Data to process:

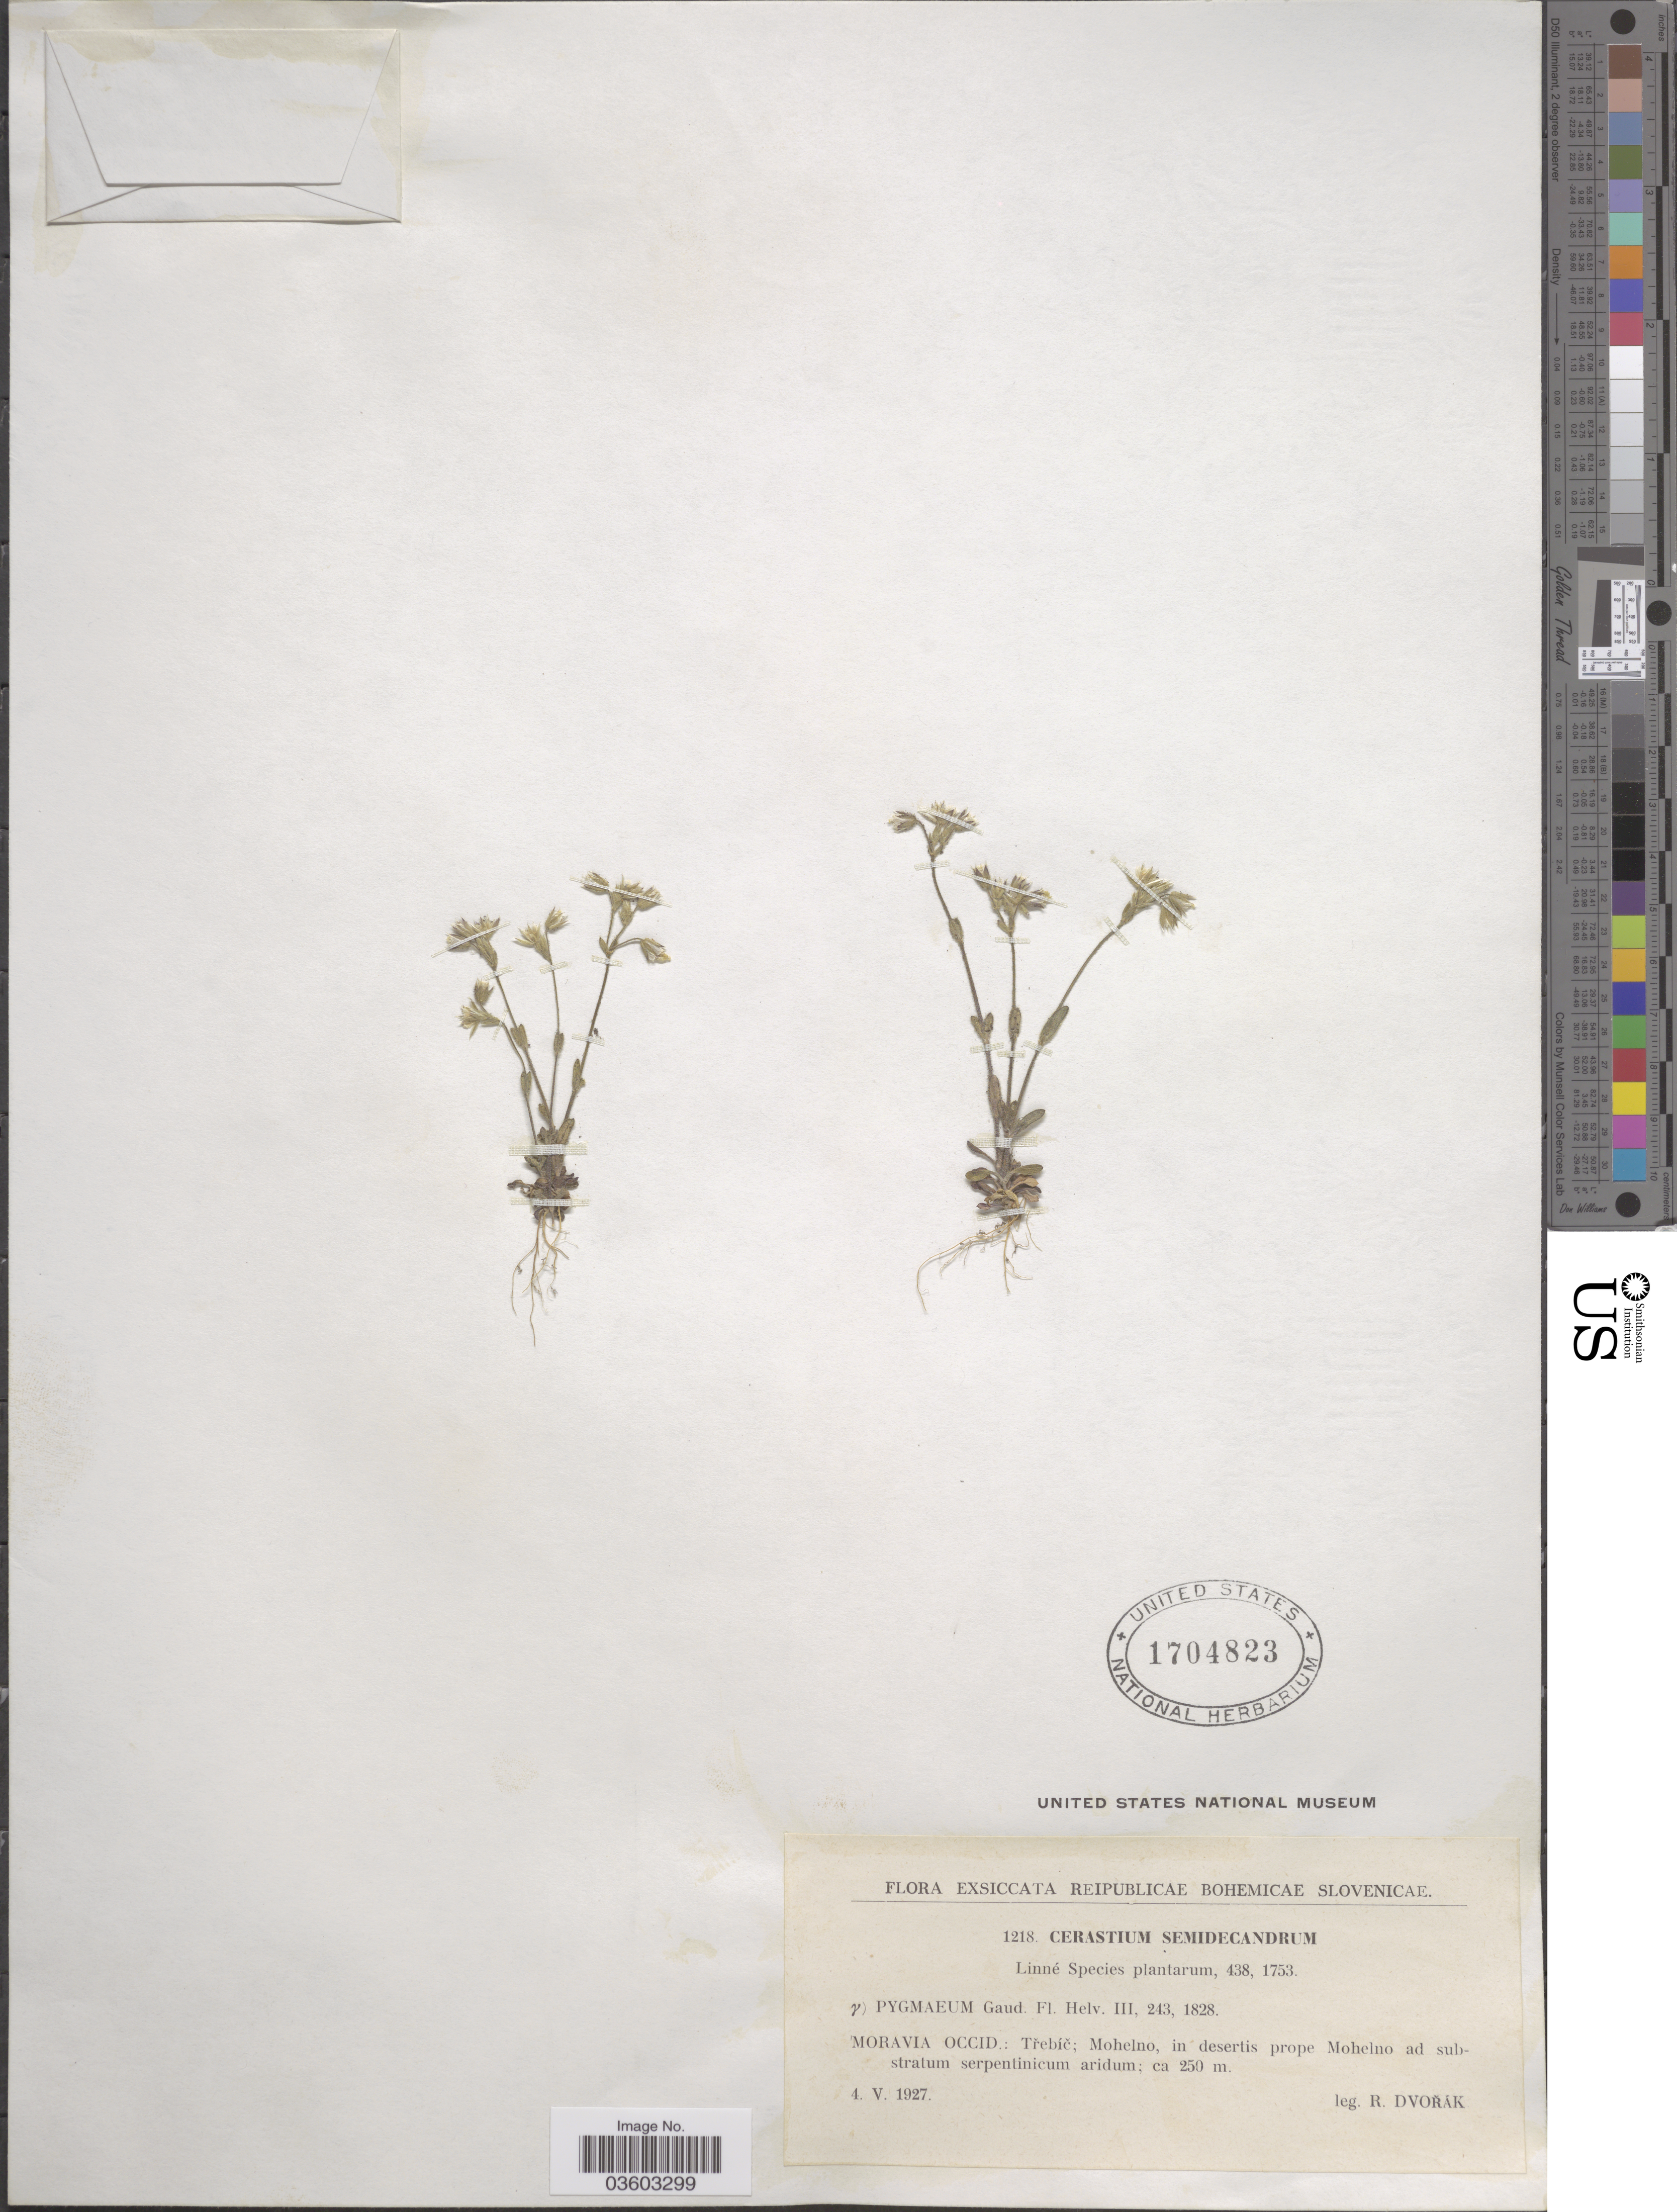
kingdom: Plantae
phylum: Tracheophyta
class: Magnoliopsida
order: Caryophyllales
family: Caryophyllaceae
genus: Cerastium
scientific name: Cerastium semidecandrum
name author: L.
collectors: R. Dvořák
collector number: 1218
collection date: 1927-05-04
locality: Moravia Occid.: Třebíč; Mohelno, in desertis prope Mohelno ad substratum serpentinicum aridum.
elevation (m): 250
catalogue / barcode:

Goal of the exercise: Rewrite the records with "elevation" swapped for "altitude" and everything else unchanged, leaving out the pictures.

Exercise output:
kingdom: Plantae
phylum: Tracheophyta
class: Magnoliopsida
order: Caryophyllales
family: Caryophyllaceae
genus: Cerastium
scientific name: Cerastium semidecandrum
name author: L.
collectors: R. Dvořák
collector number: 1218
collection date: 1927-05-04
locality: Moravia Occid.: Třebíč; Mohelno, in desertis prope Mohelno ad substratum serpentinicum aridum.
altitude (m): 250
catalogue / barcode:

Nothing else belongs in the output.